#dreamdatarecipes
Track previously hidden organic LLM-traffic in Dreamdata
Large language models (LLMs) are now a standard for researching brands, services, or products. Instead of following a link from Google search, people ask these AI chatbots their questions directly and click on the suggested pages.
This shift means that a big portion of your potential audience is now engaging with your content through an entirely new lens.
So, naturally, we want to know how to measure the impact of this 'LLM-influenced' traffic with Dreamdata. In this recipe, we will look at website traffic coming from LLMs and how this influences pipeline and revenue.
Here’s how to do it:
Step 1: Categorize LLM touches
To analyze the influence of LLMs, we need to categorize LLM touches into the right channels and sources.
Let’s go to the Data Hub, where you can control your data to ensure your reporting is accurate and reliable.
Click on UTM Mappings. We automatically map your UTM parameters directly into standardized channels and sources. But you can always edit these mappings.
As you can see, we have already mapped three UTM Sources: ChatGPT, Gemini, and Perplexity.
We’ve mapped them to the channel Organic LLM and into their respective sources to categorize any traffic with these specific UTM source tags as coming from those LLMs.
We’ve also done this for Referrer Hosts. If a link suggested by the LLMs lacks a UTM Source, any incoming traffic would be falsely categorized as “direct”.
To avoid this, you map the LLMs as Referrer Hosts so you won’t miss out on any incoming traffic from ChatGPT, Gemini, and Perplexity.
Step 2: Analyze page traffic on your website coming from LLMs
8. Now, let’s head to Engagement > Pages to identify and analyze website activity coming from LLMs over the past 12 months, and measure the MQLs this traffic yielded.
Time period: last 12 months
Stage model: MQL
Channel: Organic LLM
Secondary Group By: Source
9. Now we can see that 1,855 page views came from LLMs in the last 12 months and these have influenced 30 MQLs with a value of €820,0000.
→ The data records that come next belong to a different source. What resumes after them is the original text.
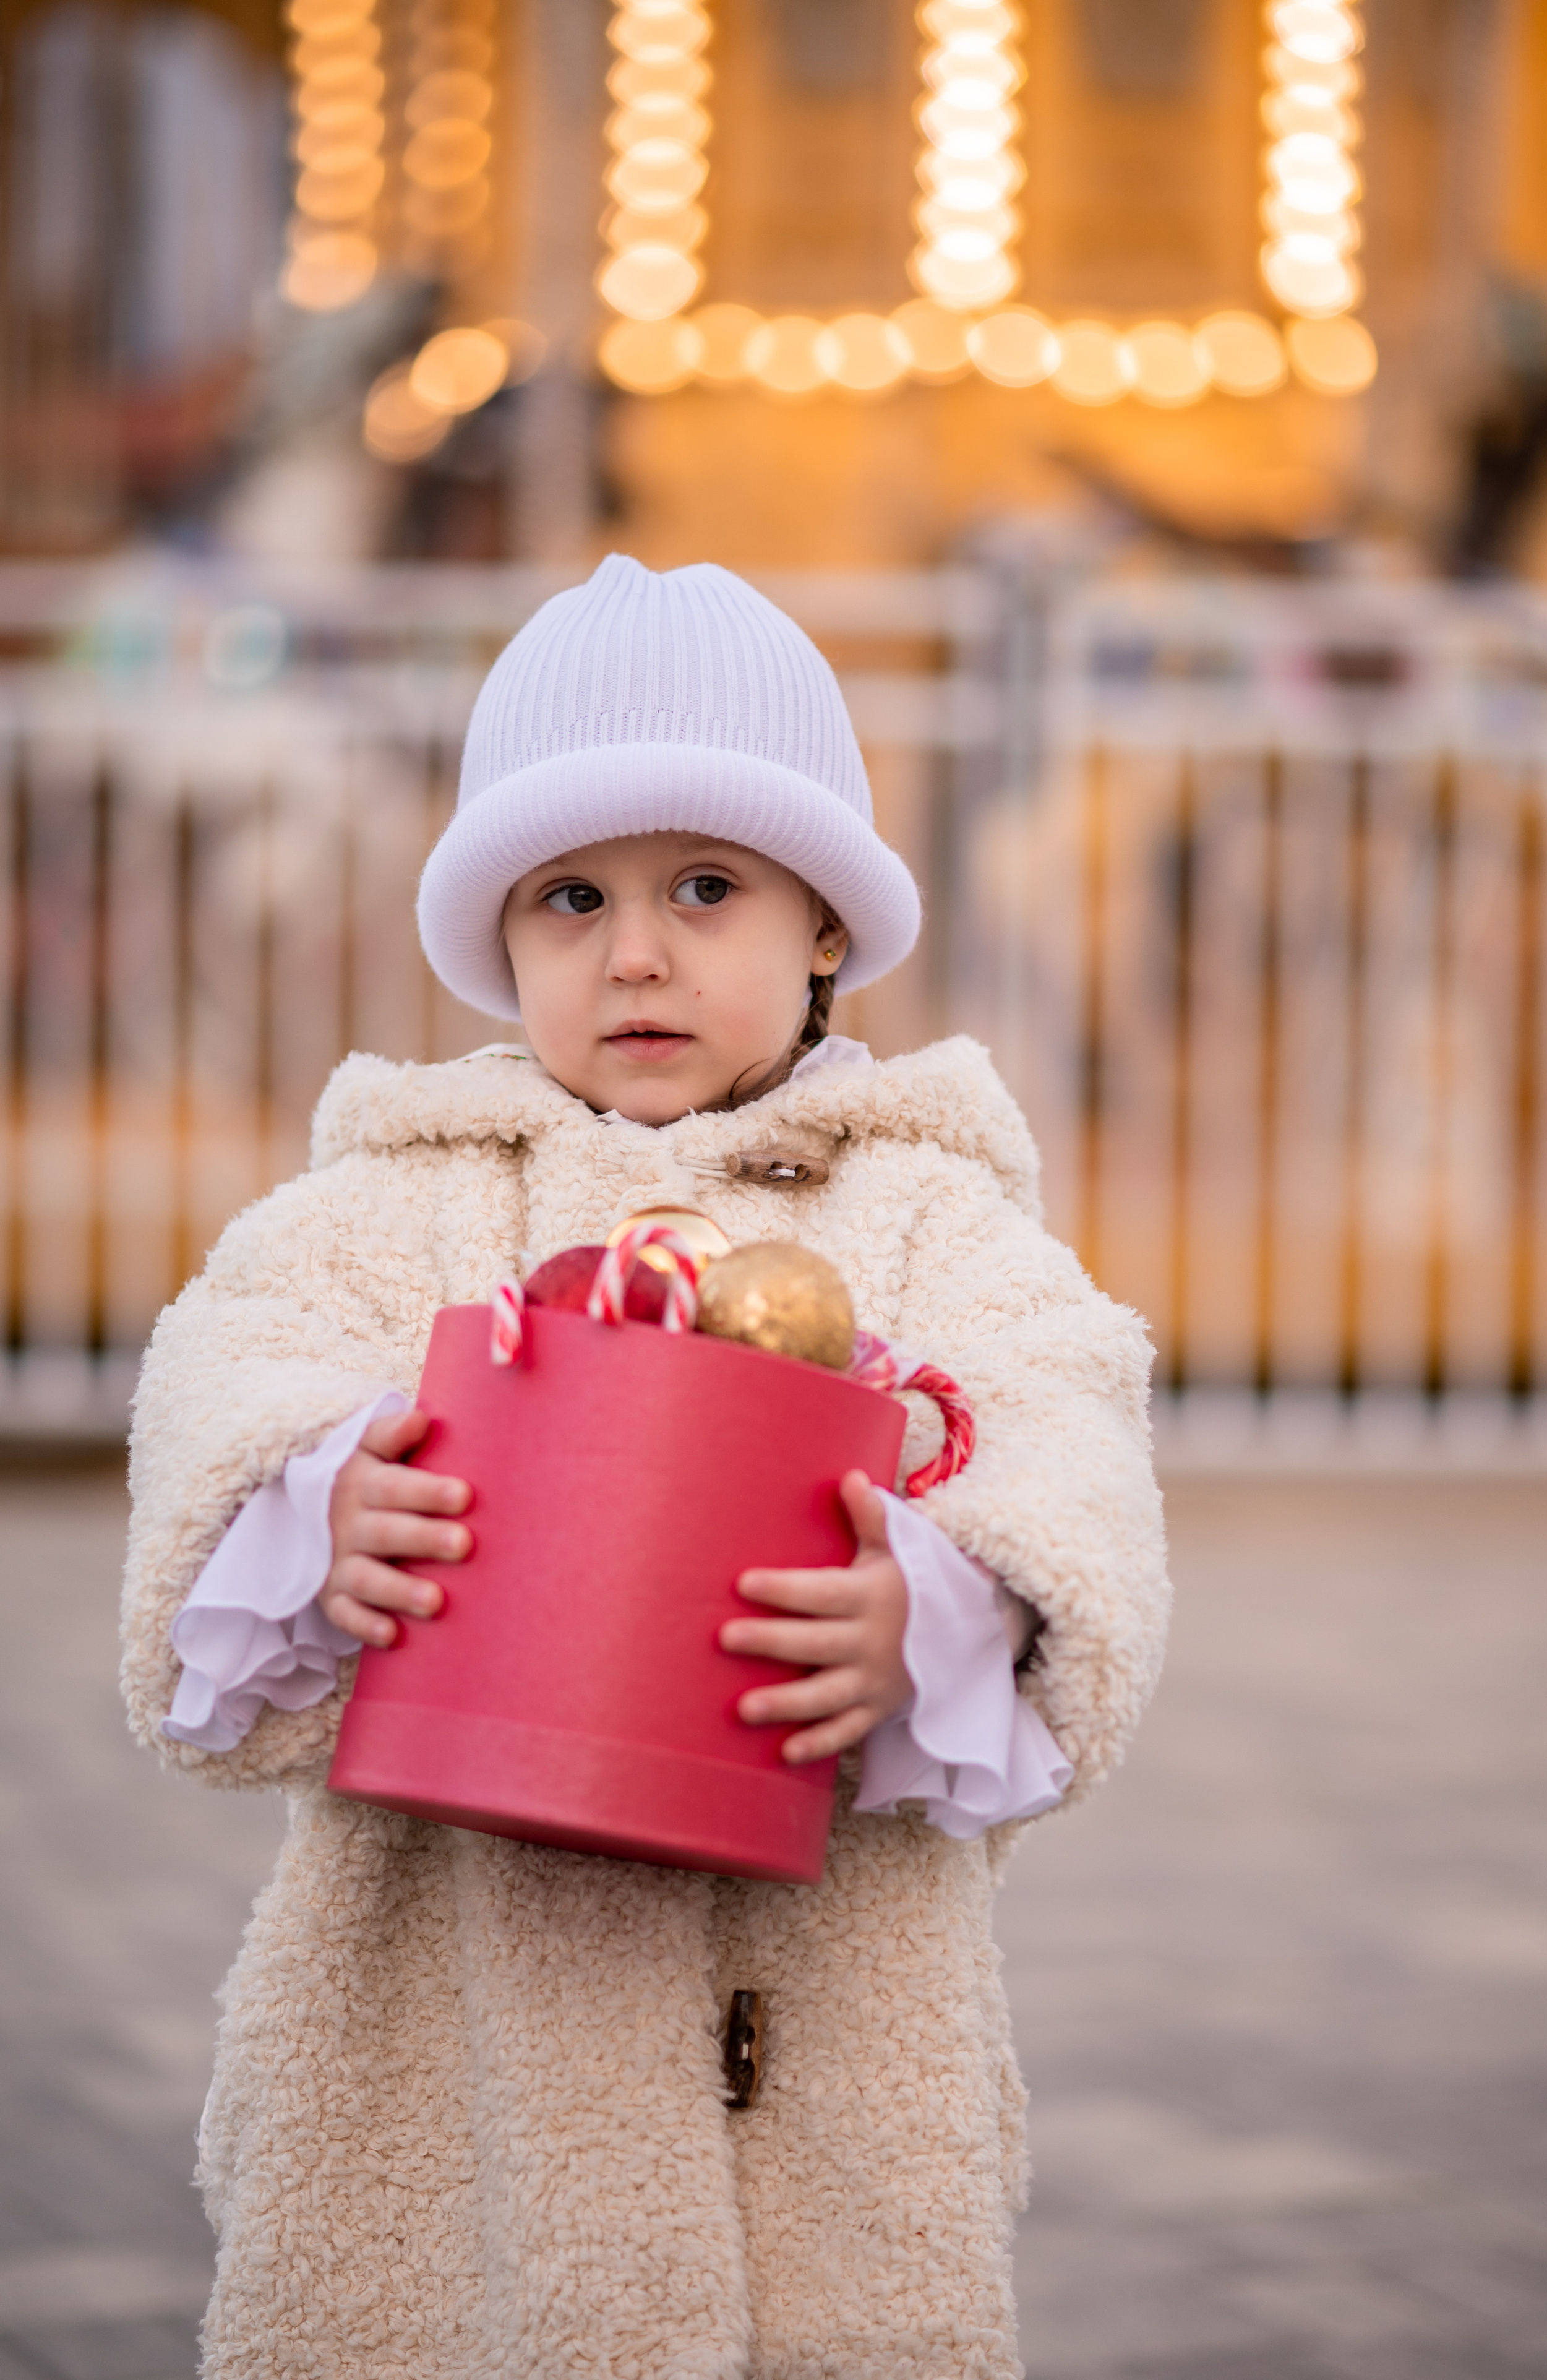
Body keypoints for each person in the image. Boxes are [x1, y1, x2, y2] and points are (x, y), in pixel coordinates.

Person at [119, 556, 1170, 2380]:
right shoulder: (401, 1198)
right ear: (502, 937)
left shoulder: (926, 1213)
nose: (634, 954)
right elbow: (227, 1364)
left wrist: (938, 1609)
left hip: (824, 2054)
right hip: (446, 2066)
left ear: (825, 923)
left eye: (706, 886)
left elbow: (1066, 1428)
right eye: (571, 898)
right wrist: (317, 1497)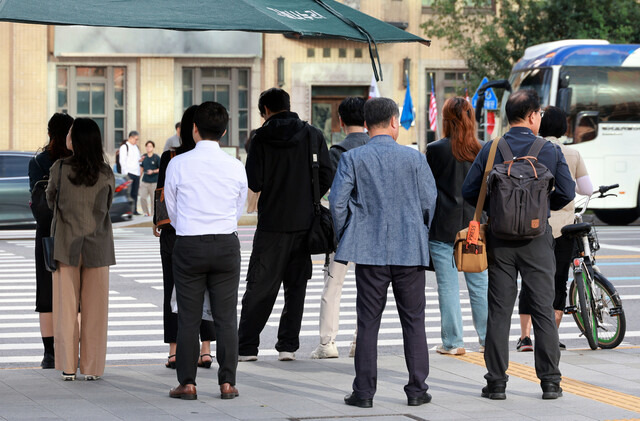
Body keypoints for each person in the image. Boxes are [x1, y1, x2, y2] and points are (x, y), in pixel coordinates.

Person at [462, 89, 575, 400]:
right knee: (542, 309)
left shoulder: (492, 147)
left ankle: (496, 382)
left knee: (499, 311)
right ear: (533, 116)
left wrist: (500, 210)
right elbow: (567, 192)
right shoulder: (549, 150)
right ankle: (550, 382)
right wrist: (538, 207)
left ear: (508, 117)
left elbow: (470, 191)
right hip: (538, 241)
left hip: (500, 240)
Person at [330, 97, 437, 408]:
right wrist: (419, 230)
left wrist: (348, 233)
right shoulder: (415, 158)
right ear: (394, 123)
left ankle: (364, 393)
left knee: (367, 322)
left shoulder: (353, 158)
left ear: (366, 124)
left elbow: (337, 203)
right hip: (410, 250)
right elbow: (430, 202)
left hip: (369, 250)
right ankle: (417, 389)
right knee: (414, 321)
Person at [238, 88, 333, 362]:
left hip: (271, 224)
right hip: (305, 223)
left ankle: (246, 347)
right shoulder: (313, 134)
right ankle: (288, 346)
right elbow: (326, 174)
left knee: (260, 286)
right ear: (288, 106)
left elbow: (253, 181)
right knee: (296, 286)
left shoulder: (260, 138)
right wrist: (308, 196)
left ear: (266, 110)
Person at [164, 101, 248, 400]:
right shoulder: (236, 165)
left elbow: (171, 209)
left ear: (194, 129)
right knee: (226, 316)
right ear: (224, 131)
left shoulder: (178, 163)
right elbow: (240, 207)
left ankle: (187, 383)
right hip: (226, 243)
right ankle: (227, 383)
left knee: (189, 316)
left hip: (189, 244)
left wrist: (188, 224)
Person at [517, 106, 593, 352]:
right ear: (563, 127)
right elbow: (586, 189)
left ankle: (525, 337)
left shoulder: (531, 149)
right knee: (559, 279)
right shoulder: (572, 153)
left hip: (535, 223)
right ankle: (550, 335)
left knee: (531, 279)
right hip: (565, 227)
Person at [46, 118, 116, 381]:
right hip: (98, 246)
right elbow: (108, 205)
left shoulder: (60, 168)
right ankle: (92, 368)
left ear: (74, 140)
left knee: (65, 308)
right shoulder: (106, 172)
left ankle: (67, 366)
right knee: (96, 310)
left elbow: (51, 200)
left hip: (66, 245)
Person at [153, 106, 217, 371]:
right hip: (206, 231)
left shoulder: (171, 156)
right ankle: (205, 349)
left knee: (172, 289)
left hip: (174, 233)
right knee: (207, 289)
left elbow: (162, 193)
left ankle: (175, 351)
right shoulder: (213, 158)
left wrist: (160, 224)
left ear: (188, 128)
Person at [426, 97, 488, 356]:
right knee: (480, 285)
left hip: (443, 229)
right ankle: (488, 340)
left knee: (448, 287)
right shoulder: (483, 149)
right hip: (474, 227)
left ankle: (453, 342)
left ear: (446, 120)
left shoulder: (435, 149)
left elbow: (428, 191)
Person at [311, 96, 368, 359]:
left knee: (332, 287)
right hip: (373, 231)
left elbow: (334, 197)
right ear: (367, 120)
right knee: (368, 289)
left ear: (341, 120)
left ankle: (327, 344)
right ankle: (360, 342)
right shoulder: (377, 147)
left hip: (343, 231)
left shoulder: (337, 152)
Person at [28, 112, 73, 369]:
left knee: (46, 294)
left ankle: (49, 354)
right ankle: (72, 348)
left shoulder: (38, 161)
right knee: (73, 293)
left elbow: (36, 197)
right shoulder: (78, 161)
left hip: (46, 231)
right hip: (74, 232)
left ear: (48, 133)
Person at [119, 131, 142, 215]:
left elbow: (138, 160)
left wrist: (140, 160)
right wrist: (125, 174)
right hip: (129, 173)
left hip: (136, 173)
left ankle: (134, 210)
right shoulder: (124, 147)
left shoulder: (136, 147)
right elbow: (122, 161)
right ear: (131, 137)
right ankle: (127, 210)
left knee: (135, 193)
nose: (136, 141)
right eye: (135, 139)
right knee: (128, 192)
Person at [139, 140, 160, 217]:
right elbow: (141, 168)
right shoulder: (143, 157)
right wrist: (139, 179)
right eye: (147, 146)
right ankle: (146, 213)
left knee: (153, 200)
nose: (148, 148)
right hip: (145, 181)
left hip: (154, 182)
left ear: (153, 148)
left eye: (150, 146)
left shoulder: (156, 157)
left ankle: (153, 214)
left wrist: (153, 171)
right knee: (142, 197)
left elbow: (160, 168)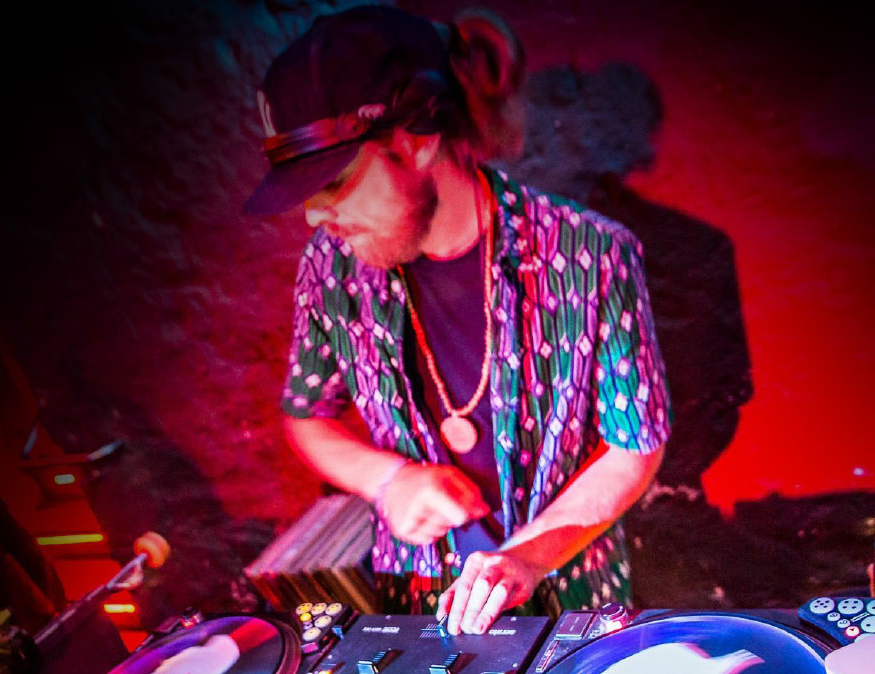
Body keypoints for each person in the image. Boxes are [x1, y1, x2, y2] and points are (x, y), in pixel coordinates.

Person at [244, 5, 671, 634]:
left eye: (332, 183)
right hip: (418, 601)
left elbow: (635, 446)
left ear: (416, 141)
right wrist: (388, 480)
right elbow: (306, 416)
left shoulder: (593, 253)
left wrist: (525, 558)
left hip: (570, 591)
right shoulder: (331, 266)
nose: (313, 215)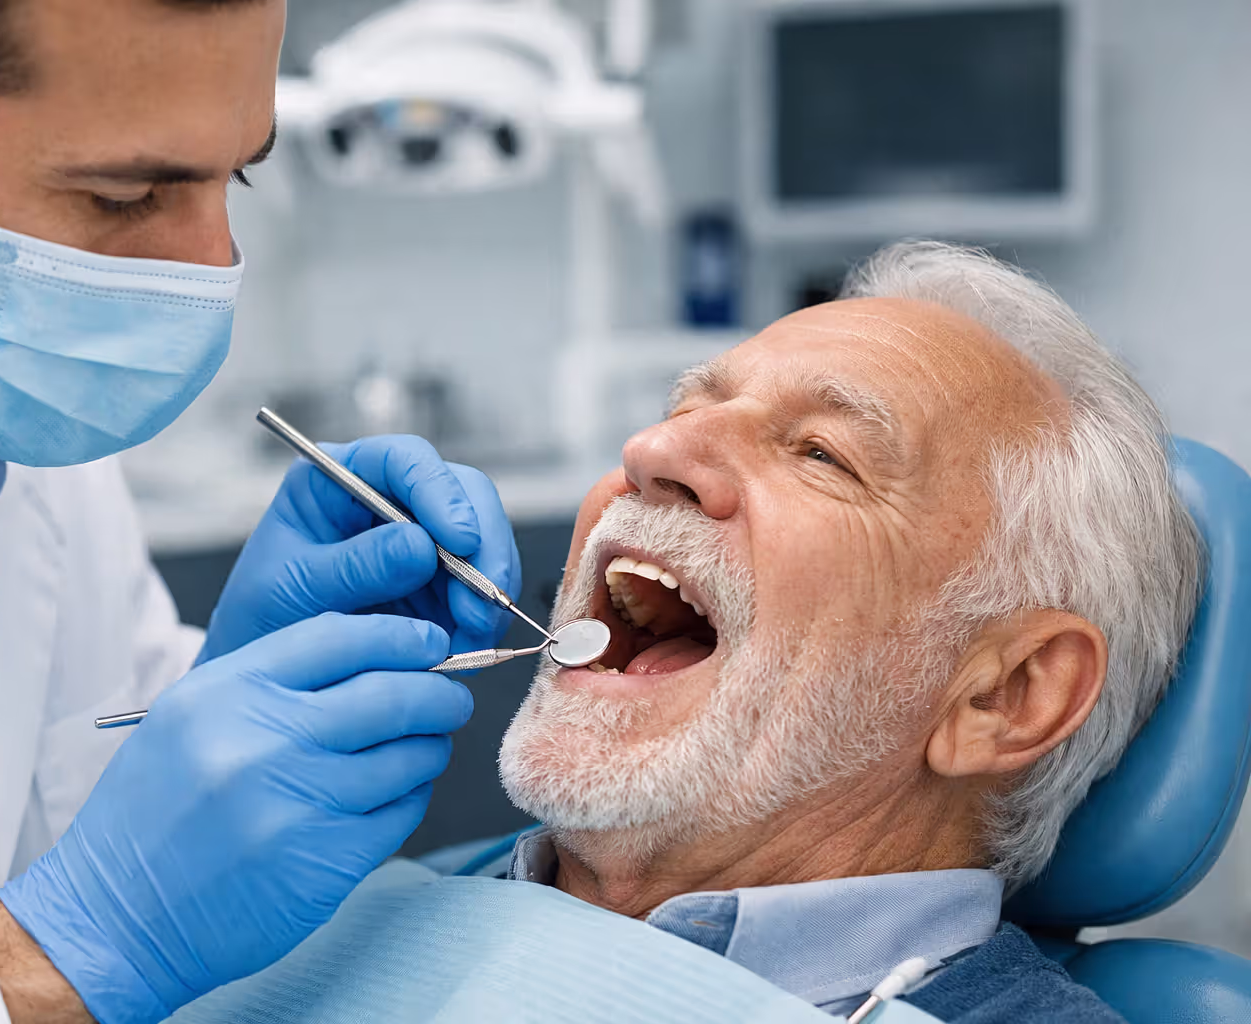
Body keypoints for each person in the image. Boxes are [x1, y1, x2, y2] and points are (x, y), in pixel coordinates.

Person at [0, 2, 522, 1023]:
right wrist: (68, 948)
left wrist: (211, 690)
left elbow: (78, 808)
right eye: (125, 194)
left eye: (240, 174)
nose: (208, 270)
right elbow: (96, 913)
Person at [476, 242, 1199, 1021]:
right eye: (682, 411)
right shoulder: (349, 896)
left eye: (823, 454)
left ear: (1005, 695)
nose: (652, 450)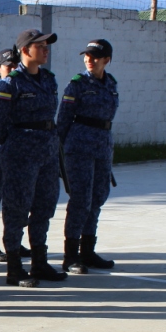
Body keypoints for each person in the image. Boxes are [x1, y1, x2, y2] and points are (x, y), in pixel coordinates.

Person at [0, 29, 68, 287]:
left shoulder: (49, 79)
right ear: (25, 51)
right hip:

10. In the graph ‘Views Group By URL Over Time’, we can see that the incoming LLM-sourced traffic has significantly increased since the beginning of 2025. Showing a rising trend in the number of people using AI chatbots for search.
11. Let’s sort the table ‘URL Performance Group by Source’ by ‘Influenced Value’ to see which LLM-surfaced URLs have the highest influence on MQL generation.
Step 3: Reflect on your SEO strategy
Seeing Rank, Traffic, Number of Deals, and Revenue of each URL in the same table makes it effortless to evaluate your SEO strategy.
For instance, you can assess whether going after high volume keywords which bring in tons of traffic actually pays its dues. Or whether niche low volume keywords are the source of value.
Similarly you can juxtapose rank with pipeline and revenue.
Once you find the patterns you can focus your SEO work on the pages that actually do bring in revenue for your company.
How it works:
Dreamdata offers end-to-end customer journey tracking: enabling the platform to see who’s coming onto your site and from where. Channel, campaign, content, if it’s tracked, it’s measured.
And by connecting to your CRM, the measurement benchmark is actual pipeline and revenue generated.
For the SEO, this means linking URL with pipeline and revenue. URLs (and keywords) whose SERP can then be cross-referenced, to reveal whether the keyword is actually delivering where it matters.